Alors qui pour prendre l’initiative ? Le collectif des survivants du génocide des hutu avant et après 1972 qui à peine né, né avec des chicanes internes? La commission vérité et réconciliation qui apparemment est combattue par les opposants de Pierre Nkurunziza ? Qui pour réclamer que justice soit faite ? C’est une honte pour les orphelins, c’est une honte pour les rescapés, c’est une honte pour le peuple hutu. Mais si on analyse bien le comportement des hutus face au danger qui les guette, on y comprend rien, absolument rien.
Leur perception du danger est tellement bizarre que parfois on se pose des questions sur leur capacité d’adaptation. Retenez par exemple, pendant leurs exécutions en 1972, on a commencé par zigouiller les militaires et gendarmes hutus, curieusement les autres hutus civils bien au courant, n’ont pas eu le courage de prendre la fuite, pour eux, ils n’avaient rien à se reprocher « ntaco biyagiriza », des mots comme « tant pis pour les hutus coupables, qu’ils payent leur implication … » étaient prononcés par d’autres hutu. Ensuite c’était le tour des civils fonctionnaires de l’Etat et autres intellectuels hutus de passer aux poteaux d’exécution, les mêmes qui croyaient ne se reprocher de rien. Les étudiants au lieu de prendre la fuite, se disaient que c’est une affaire qui ne les concernent pas, malheureusement leur tour est arrivé, ils ont été massacrés. Ensuite les commerçants qui croyaient eux aussi que c’est une affaire de ceux qui ont été à l’école, se sont vus arrêtés et massacrés. Et enfin, les JRR hutus qui étaient actifs dans l’acheminement de leurs compères hutu aux abattoirs, furent à leur tour exécutés et la boucle était bouclée. Le génocide des hutus venait d’être consommé, vu mais pas connu par la communauté internationale. Tous ont été exécutés sans jugement et jetés dans des fosses communes avec comme l’unique péché mortel : « être né hutu », mais officiellement ils étaient étiquetés d’« ABAMENJA ».

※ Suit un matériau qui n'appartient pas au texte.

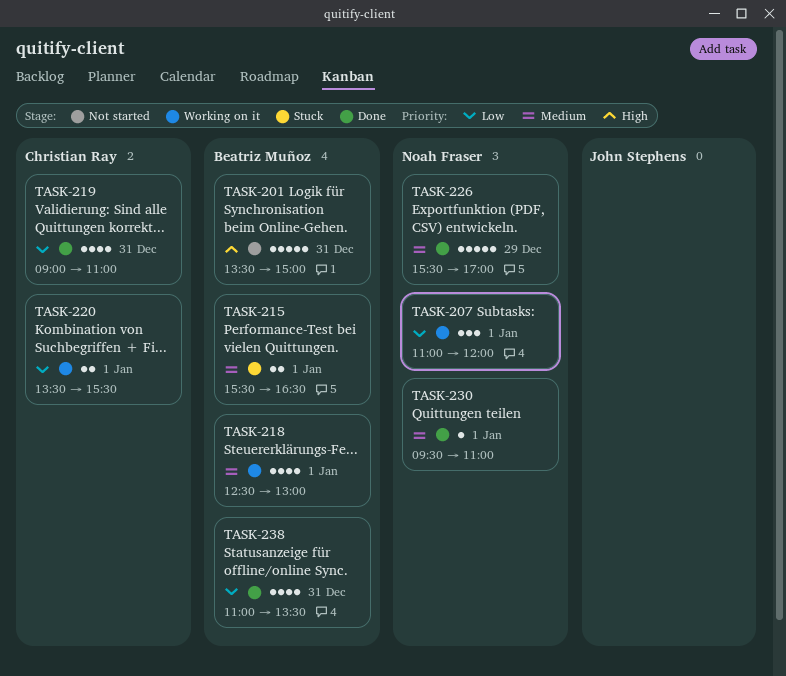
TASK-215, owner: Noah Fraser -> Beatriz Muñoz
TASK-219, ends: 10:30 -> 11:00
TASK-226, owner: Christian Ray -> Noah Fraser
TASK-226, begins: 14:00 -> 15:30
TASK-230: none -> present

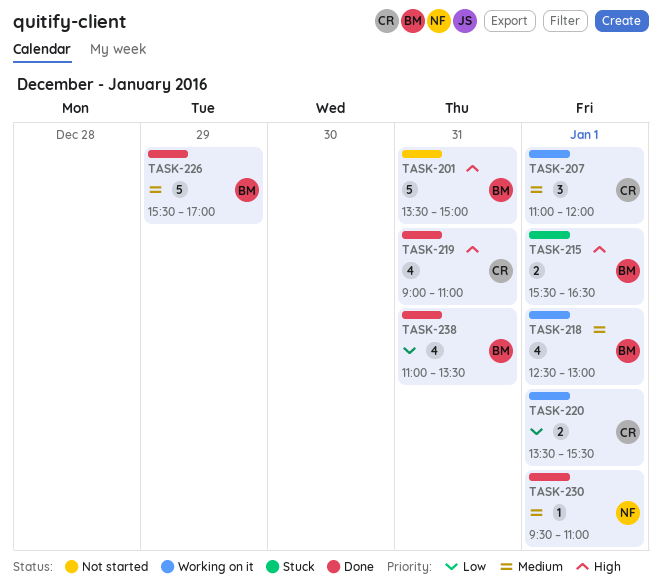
TASK-207, owner: Noah Fraser -> Christian Ray
TASK-207, priority: Low -> Medium
TASK-215, priority: Medium -> High
TASK-219, priority: Low -> High
TASK-226, owner: Noah Fraser -> Beatriz Muñoz

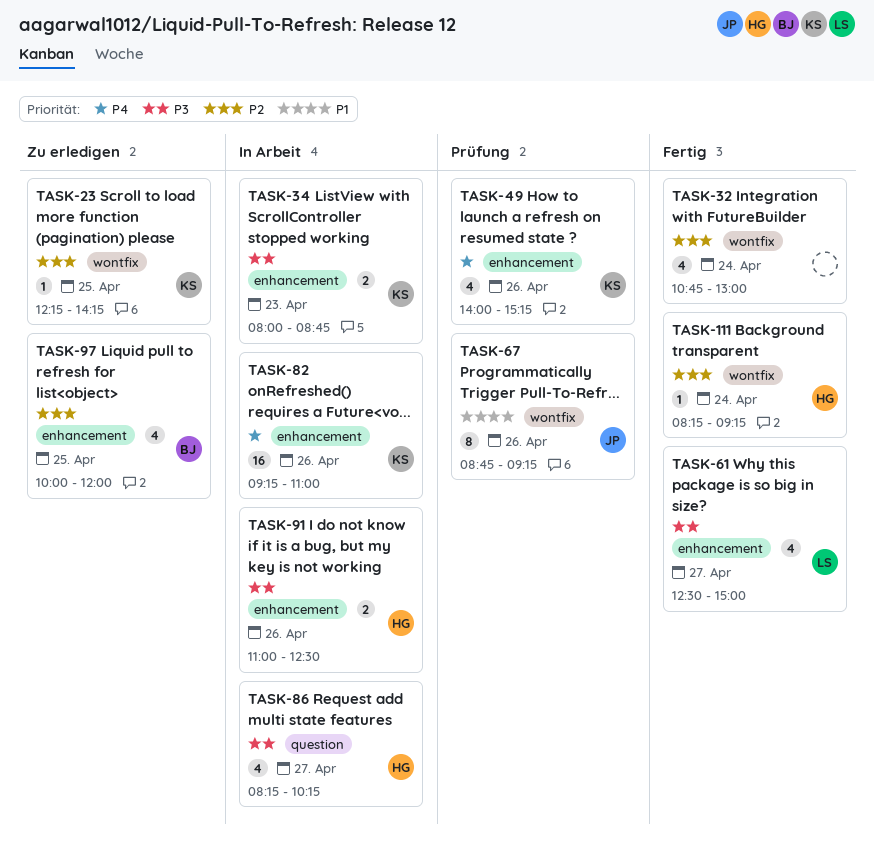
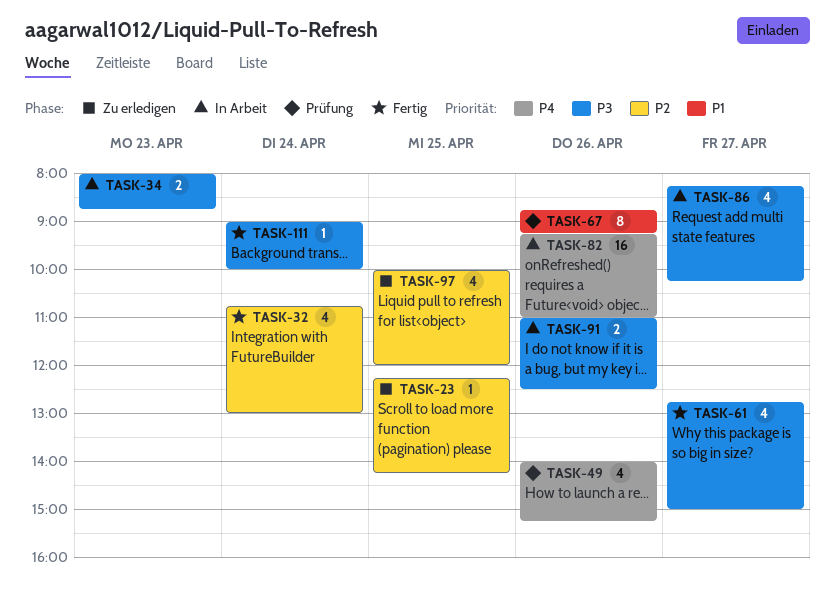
TASK-61, begins: 12:30 -> 12:45
TASK-111, priority: P2 -> P3
TASK-111, begins: 08:15 -> 09:00
TASK-111, ends: 09:15 -> 10:00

Comme si génétiquement parlant, les hutus ne changent pas, donc ne s’adaptent pas, eh bien, ils sont condamnés à disparaitre ou à être des soumis. C’est étonnant de voir qu’à nos jours les mêmes types de hutus existent, malgré les engins flagrants de l’actuelle crise burundaise. Quand vous entendez Paul Kagamé dire que les autorités burundaises sont de connivences avec des Interahamwe pour tuer les tutsi et que certains hutus applaudissent et approuvent , quand vous entendez dans certains milieux tutsi crier haut et fort que le gouvernement burundaise est entrain de commettre un génocide des tutsi et que certains hutus renchérissent en disant « Abo bicanyi baba DD, abazocika kw’icumu bazorungikwa i La Haye muri CPI », ou « twebwe turi intore z’abahutu, aba DD nibo Bamenja », ou « Twebwe ntaco twiyagiriza, par ailleurs nous ne sommes pas au pouvoir », ou encore, « twebwe ntibituraba, c’est une affaire des DD ». Telles sont les phrases qui sortent de ces hutus qui à leurs yeux, ne « se reprochent de rien », exactement comme en 1972.

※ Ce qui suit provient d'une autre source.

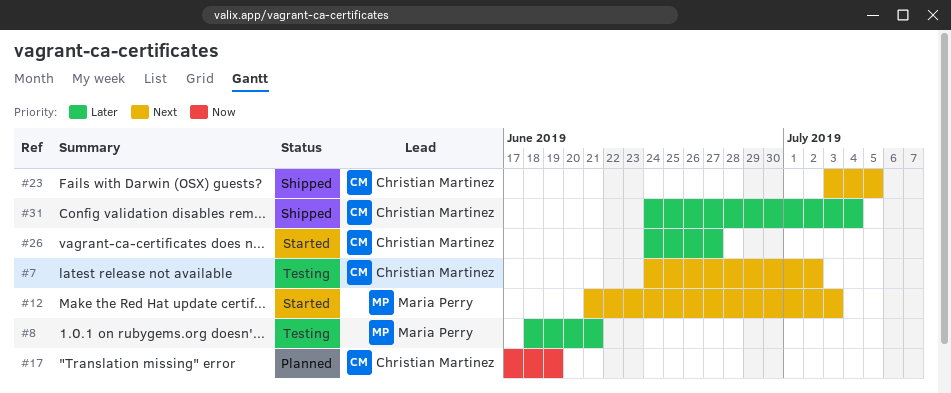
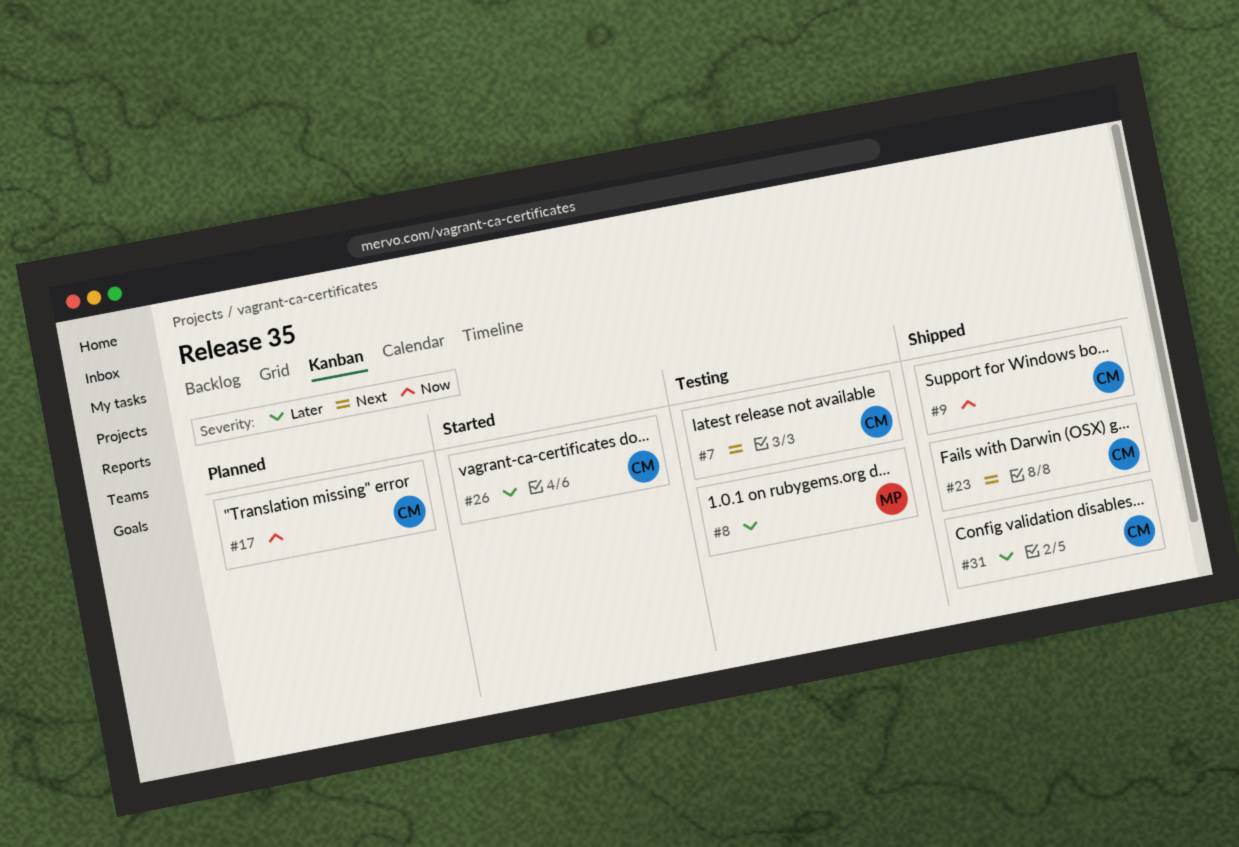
#9: none -> present
#12: present -> none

Non ce n’est pas l’oublie, non ce n’est pas le manque de tête bien faite, c’est tout simplement ce qu’on appelle : la valeur d’élevage très basse dans la perception du danger, mais aussi peut être le coté négatif de l’effet nombre.
Heureusement qu’il existe des hutus et des tutsi clairvoyants et bien intentionnés, le Burundi compte beaucoup sur eux.